BACKGROUND: Relations between Erdoğan and the Gülen Movement have always been strained. Before the foundation of the Justice and Development Party (AKP) in 2001, Gülen’s supporters had tended to align themselves with the conservative wings of center-right parties rather than the string of explicitly Islamist parties established by Necmettin Erbakan (1926-2011). One of the reasons was theological. Initially, Erbakan’s parties built their political support base on the networks of the Sufi brotherhoods known as tariqah, particularly the Naqshbandi brotherhood. Erdoğan also comes from a Naqshbandi background.
The Naqshbandis believe that, in addition to the exoteric message of the Quran and the hadith, the Prophet Muhammad instructed some of his close associates in an esoteric tradition, which has been orally transmitted by initiates down to the present day. Neither Gülen (born 1941) nor his spiritual mentor Said Nursi (1876–1960) were initiated into this tradition. As a result, the Naqshbandi have always looked down on Gülen, arguing that his theological musings lack spiritual legitimacy and intellectual depth; while Gülen Movement has long regarded the tariqah networks as rivals and obstacles to its own efforts to develop a social support base.
During the late 1990s, the fiercely secularist Turkish military orchestrated a sustained campaign of pressure against the country’s Islamist movements, which has become known as the “28 February Process” after the date in 1997 when it delivered an ultimatum to a coalition government led by Erbakan. Erbakan was subsequently forced to resign, and in 1998, he was banned from politics for five years and his Welfare Party (RP) outlawed. In 1999, as the pressure on Islamists continued, Gülen fled into exile in the United States.
The 28 February Process gave the Gülen Movement a common cause with the former members of Erbakan’s parties – such as Erdoğan – who founded the AKP. It mobilized its network of NGOs, businesses and media outlets on the AKP’s behalf, and members of the movement successfully ran for parliament on the AKP ticket in the November 2002 general election that brought the party to power. Initially, both Erdoğan and the Gülen Movement proceeded cautiously. However, as they grew in confidence, Gülen sympathizers in the judiciary and the media served as the main driving force behind a series of highly politicized judicial investigations – including the notorious Ergenekon and Sledgehammer cases – which resulted in the imprisonment of hundreds of perceived opponents of the AKP and the Gülen Movement, and the intimidation into silence of many thousands more.

- - - - -

- Activity 1
According to the background passage, in what year did Gülen go into exile in the United States?
- Activity 2
Retype the background passage word for word, from "BACKGROUND: Relations between" to "a Naqshbandi background.".

- Data excerpt
- - - - -

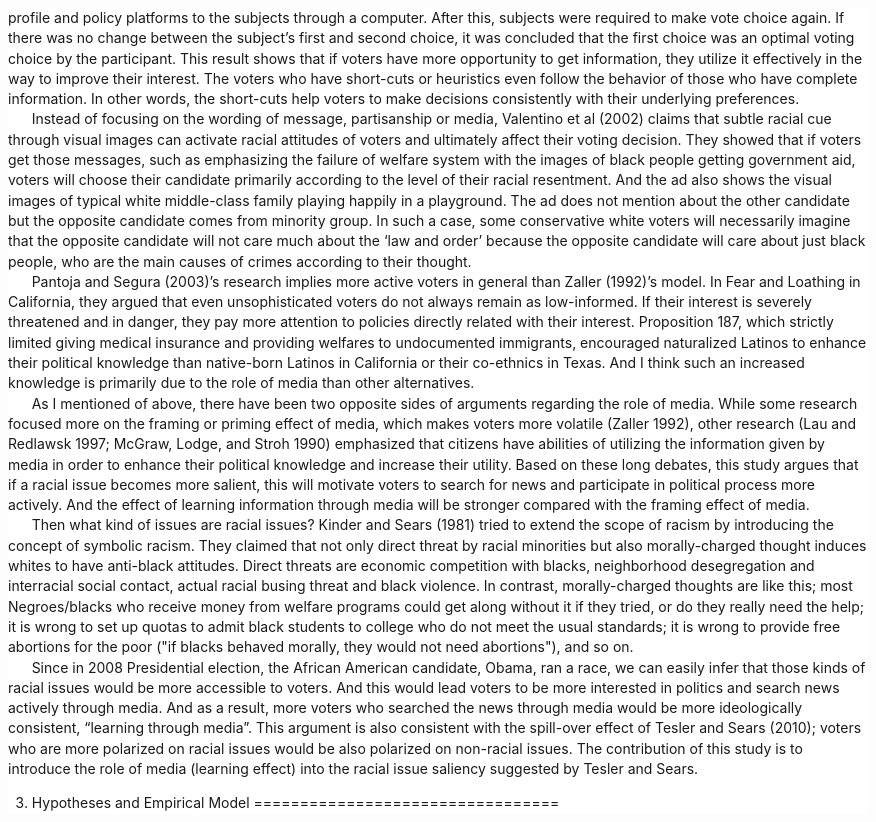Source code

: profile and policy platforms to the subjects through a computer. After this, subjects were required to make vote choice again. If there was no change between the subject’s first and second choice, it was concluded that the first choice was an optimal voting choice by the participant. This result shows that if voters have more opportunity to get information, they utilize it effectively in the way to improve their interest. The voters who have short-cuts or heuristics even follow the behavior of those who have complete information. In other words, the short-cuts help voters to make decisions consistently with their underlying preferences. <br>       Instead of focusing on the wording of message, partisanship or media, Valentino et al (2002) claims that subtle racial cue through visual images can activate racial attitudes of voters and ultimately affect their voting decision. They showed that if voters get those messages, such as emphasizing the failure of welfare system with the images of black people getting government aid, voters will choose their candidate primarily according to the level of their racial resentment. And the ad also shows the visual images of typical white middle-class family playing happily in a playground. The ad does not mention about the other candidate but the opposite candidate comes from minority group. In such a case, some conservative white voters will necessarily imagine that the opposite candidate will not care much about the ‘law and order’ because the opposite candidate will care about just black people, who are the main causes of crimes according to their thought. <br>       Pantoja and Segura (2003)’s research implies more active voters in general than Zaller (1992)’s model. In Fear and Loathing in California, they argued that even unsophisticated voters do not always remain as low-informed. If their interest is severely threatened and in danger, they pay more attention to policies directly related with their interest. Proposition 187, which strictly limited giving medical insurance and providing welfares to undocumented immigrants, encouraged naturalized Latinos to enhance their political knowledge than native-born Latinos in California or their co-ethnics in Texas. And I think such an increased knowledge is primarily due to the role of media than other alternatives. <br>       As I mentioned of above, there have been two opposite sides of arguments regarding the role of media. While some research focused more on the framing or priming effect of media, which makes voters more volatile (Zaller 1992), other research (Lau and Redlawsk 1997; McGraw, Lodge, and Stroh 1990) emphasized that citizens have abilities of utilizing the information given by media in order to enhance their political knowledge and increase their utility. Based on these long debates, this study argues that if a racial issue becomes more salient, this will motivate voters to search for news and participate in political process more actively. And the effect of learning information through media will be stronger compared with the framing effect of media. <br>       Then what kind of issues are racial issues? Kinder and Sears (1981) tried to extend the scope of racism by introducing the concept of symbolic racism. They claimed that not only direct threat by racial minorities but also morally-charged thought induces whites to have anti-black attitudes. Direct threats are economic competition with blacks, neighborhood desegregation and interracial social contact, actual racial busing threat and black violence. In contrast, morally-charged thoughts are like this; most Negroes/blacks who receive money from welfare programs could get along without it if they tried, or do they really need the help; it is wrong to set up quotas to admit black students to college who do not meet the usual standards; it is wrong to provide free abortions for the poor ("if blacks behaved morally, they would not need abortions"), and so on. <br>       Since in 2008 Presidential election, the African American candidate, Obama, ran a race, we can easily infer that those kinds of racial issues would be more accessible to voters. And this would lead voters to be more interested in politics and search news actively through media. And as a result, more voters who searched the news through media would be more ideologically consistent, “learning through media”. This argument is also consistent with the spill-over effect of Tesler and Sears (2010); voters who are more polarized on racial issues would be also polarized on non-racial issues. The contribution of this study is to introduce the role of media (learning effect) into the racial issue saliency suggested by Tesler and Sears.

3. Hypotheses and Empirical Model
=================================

- - - - -

- Written reply 1
1999

- Written reply 2
BACKGROUND: Relations between Erdoğan and the Gülen Movement have always been strained. Before the foundation of the Justice and Development Party (AKP) in 2001, Gülen’s supporters had tended to align themselves with the conservative wings of center-right parties rather than the string of explicitly Islamist parties established by Necmettin Erbakan (1926-2011). One of the reasons was theological. Initially, Erbakan’s parties built their political support base on the networks of the Sufi brotherhoods known as tariqah, particularly the Naqshbandi brotherhood. Erdoğan also comes from a Naqshbandi background.